The chatbot with its own office and personal (human) assistant

Will-writing chatbot Ailira turns the concept of virtual assistants on its head

Chatbots provide a way for customers to transact with companies from wherever they are at any hour of the day. Virtual assistants also benefit companies, allowing them to reduce the time spent by human staff handling simple queries.

Those concepts are being turned on their head, however, by the company behind a legal information chatbot called Ailira, which has its own office and a dedicated human assistant sitting alongside.

Ailira helps people create a will by asking them a series of questions, the answers to which it interprets and uses to populate a form, and in turn generates a will document. Although Ailira is available online and via mobile, its creator Cartland Law is offering it in physical offices, the first of which has opened in a Northern Territory shopping centre.

“By far the greatest response has been from people wanting to see someone physically,” says Adrian Cartland, principal of Cartland Law.

“Particularly at the lower socio-economic end of the population, doing everything online is a bit of a step,” he adds.

To use Ailira customers enter the Cartland Law branch at the Coolalinga Shopping Centre, 29km south of Darwin, and sit in a private room with a computer and a human helper.

“The humans are not lawyers. But there's someone there that you can eyeball, who can smile at you, who can show you to a desk, within what is effectively the world's most limited Internet café, where you can only access our website,” Cartland explains.

“There’s nothing you can do in there that you can't do immediately outside. But when someone's making a will, or setting up a business structure or something, it's like: ‘This is important in my life, and I want to have the experience of going to somewhere and doing it’,” he says.

The human assistants can be trained in a few hours, in how to work the computer and interact with customers, and that “you're not allowed to answer any questions – you're not a lawyer” Cartland says. They also solve technical questions, book appointments, explain how Ailira works and witness documents.

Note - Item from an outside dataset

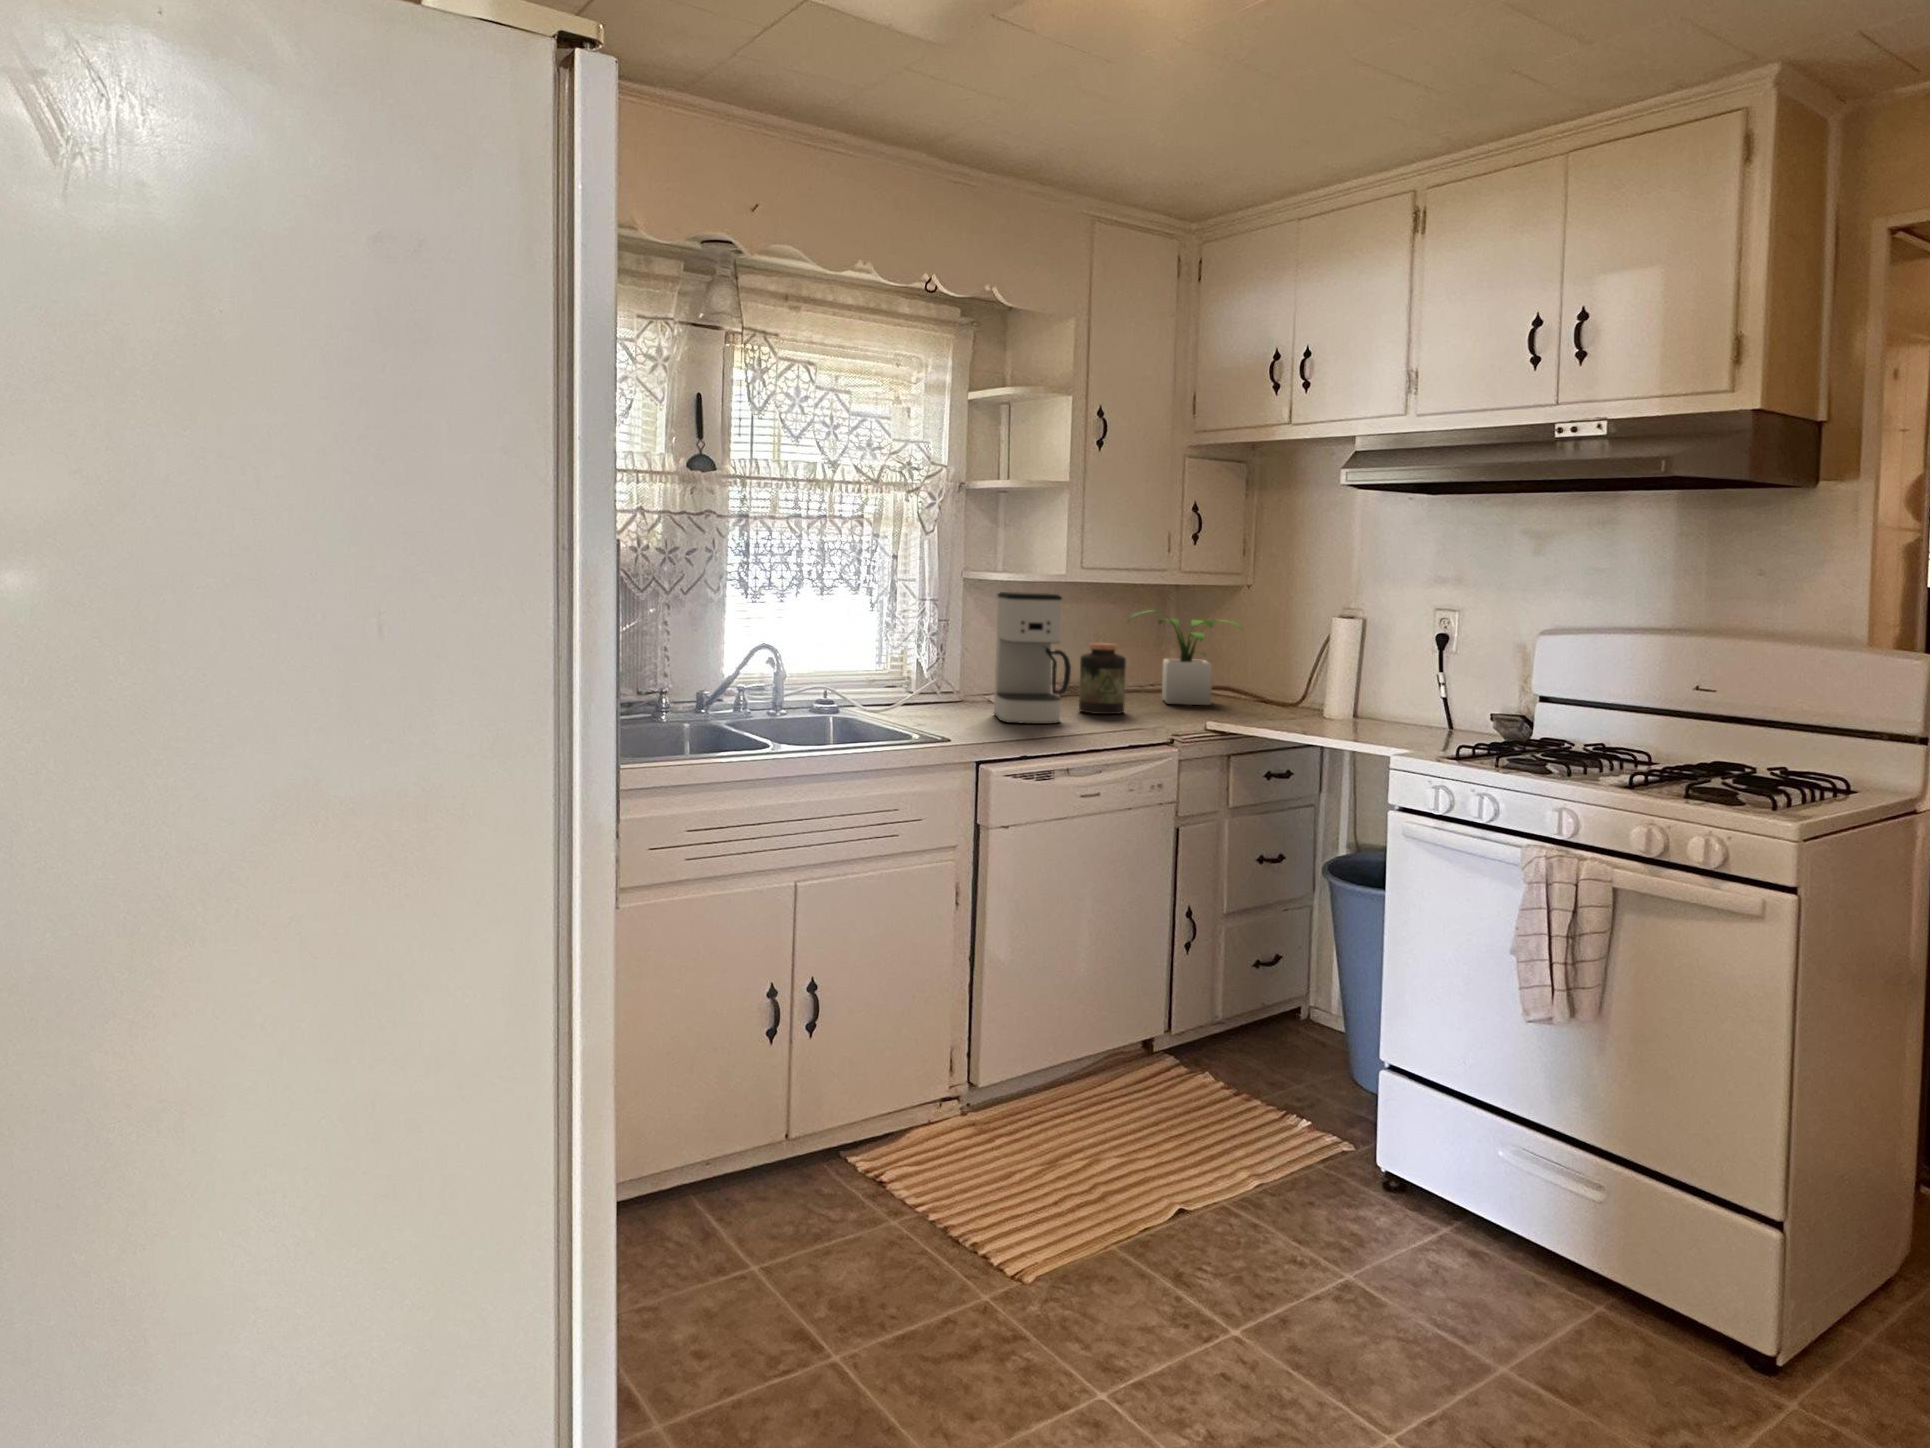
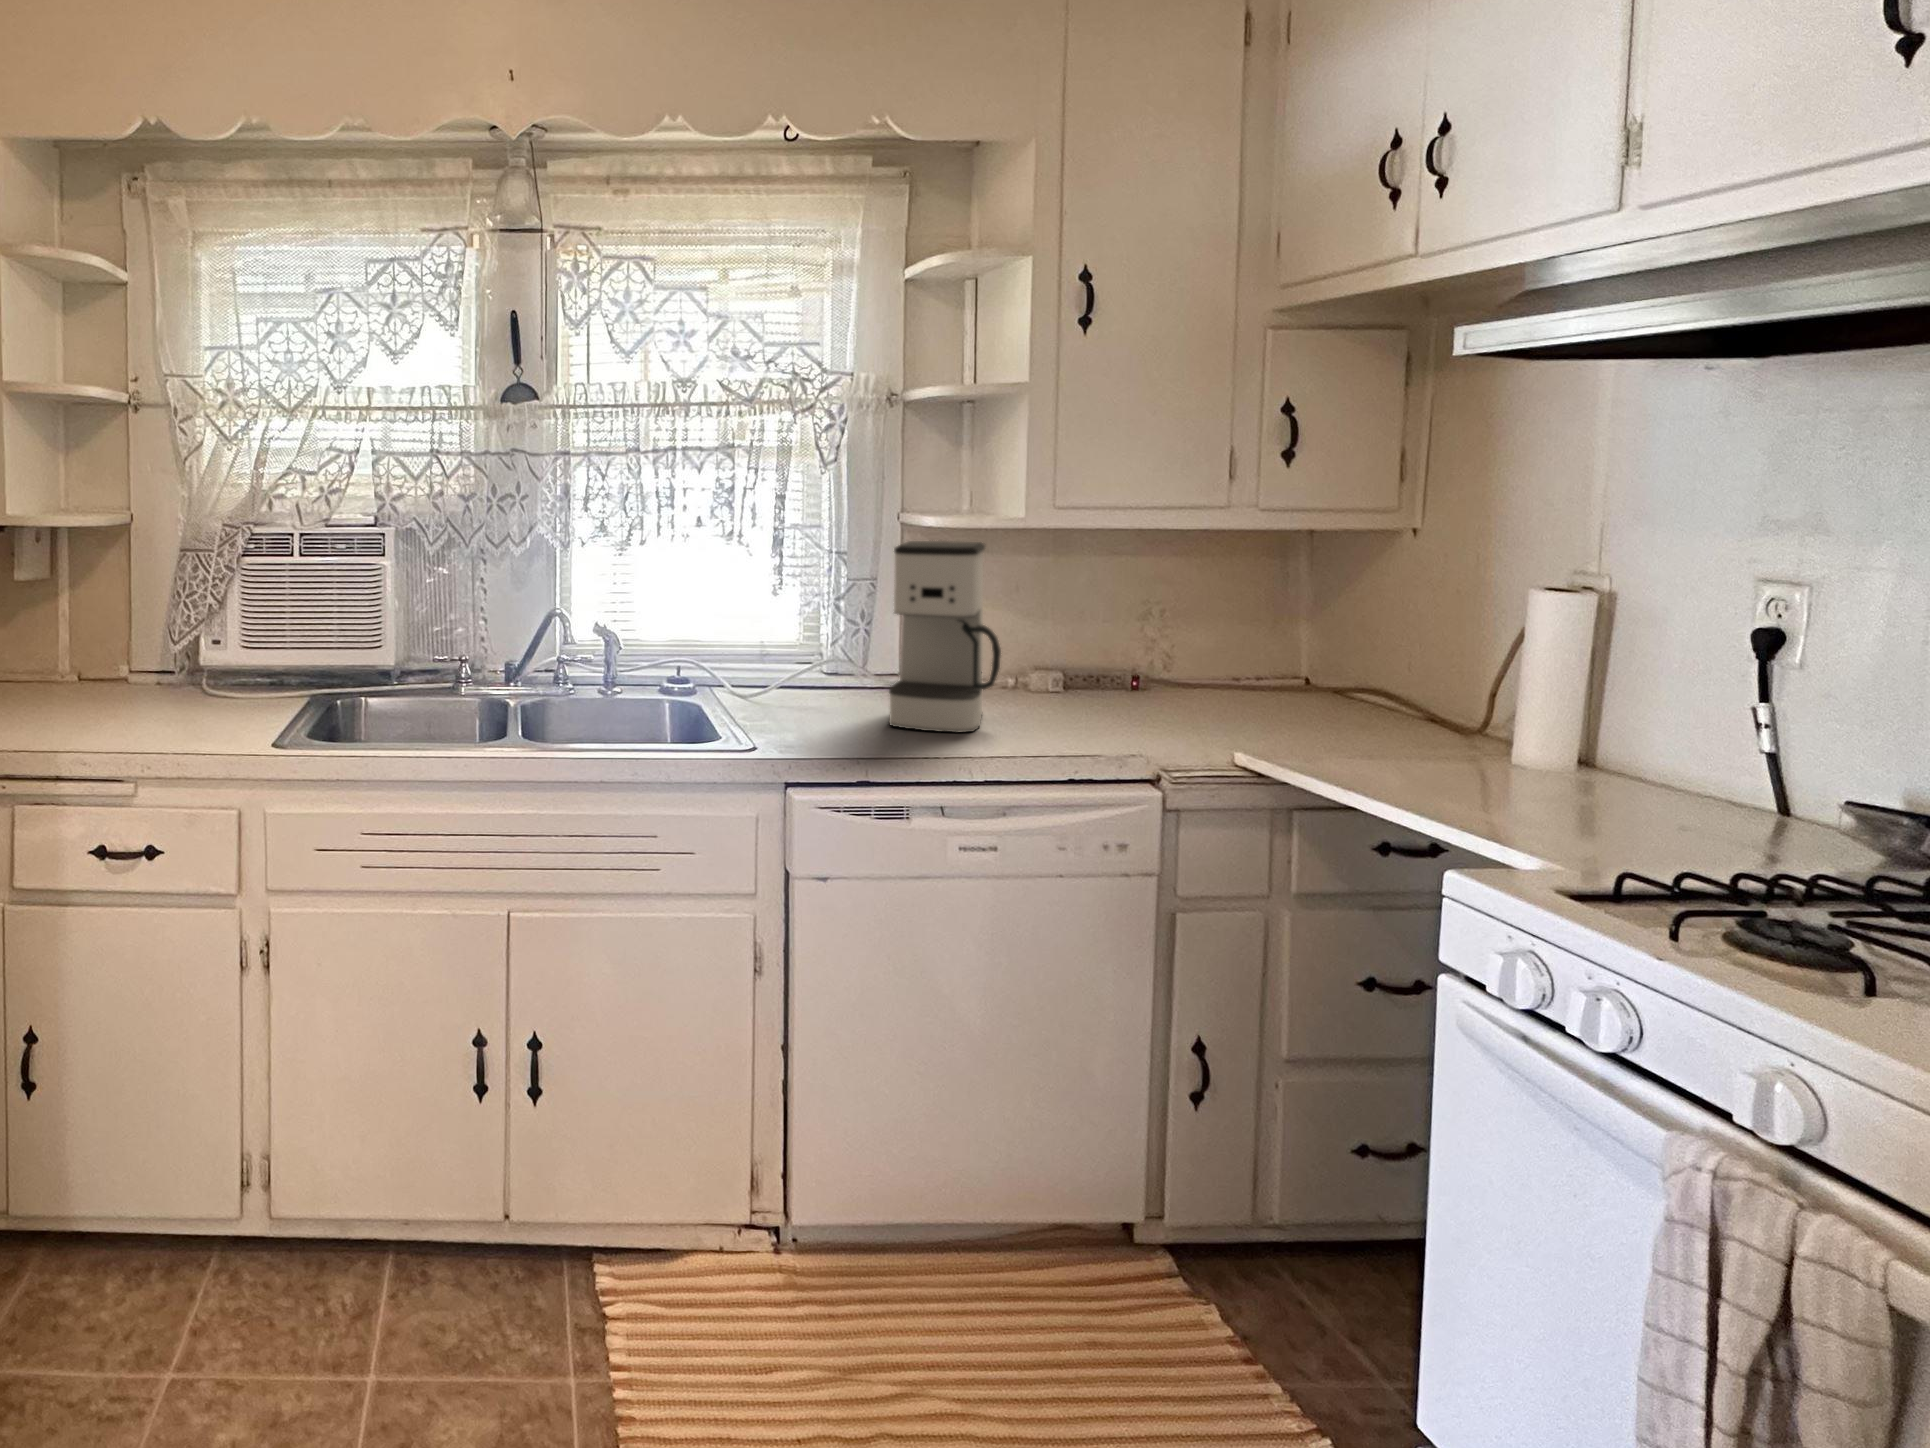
potted plant: present [1127,610,1242,705] -> none [1147,562,1352,714]
jar: present [1079,643,1126,714] -> none [1042,613,1116,721]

A family use Ailira to generate a will
A family use Ailira to generate a will

If Ailira gets a tough legal question it cannot answer, it advises the customers sees a lawyer, or sets up an immediate video conference with Cartland.

The firm – which Cartland calls ‘The Law Firm Without Lawyers’ – now has two physical offices near Darwin, with plans to open more. Potentially Ailira could be taken on the road too.

Cartland says thousands of people have created a will using Ailira, with 42 people turning up on the Coolalinga office's opening day to do so.

Better than I did

Cartland set to work developing Ailira after quitting his job as tax counsel at a mid-tier firm four years ago.

“It was actually the hardest thing I've done in my life. It's hard to quit a bad job, but it's easier. This was a good job,” he says.

“But this is a once in a generation opportunity to change the law. There is so much of law that can be can be automated,” Cartland adds.

Ailira is based on IBM’s Watson and was initially developed as a tool for tax professionals to handle questions relating to tax law. To demonstrate its usefulness, Cartland got his girlfriend (a speech pathologist with “absolutely no interest in tax”) to sit an Adelaide University tax law exam armed only with Ailira.

Cartland Law's Coolalinga office
Cartland Law's Coolalinga office

“She got 73 per cent, which is actually better than I did when I did it,” Cartland says.

As well as a tax tool, and will creator, Ailira is also being adapted to help victims of domestic violence log evidence and create court documents. In that use case, it takes the form of a messenger chatbot in an innocuous looking app.

“That can generate the affidavits necessary to file an intervention order or a restraining order,” Cartland said.

There are so many areas of law that Ailira and chatbots can be applied to, Cartland says.

“I said to my old boss, before I quit, I think that I can automate 80 per cent of your job. There are certain things though, that lawyers will always be needed for. There's always a symbiosis between humans and machines. You'll always need lawyers or humans, for creativity, contextual reasoning, morality, judgement, empathy, advocacy,” Cartland says.

“Every lawyer that you speak to will say – oh, my practice, you can't automate it. And I used to think that too. Within 20 years, I think I can automate 80 per cent of the law,” he says.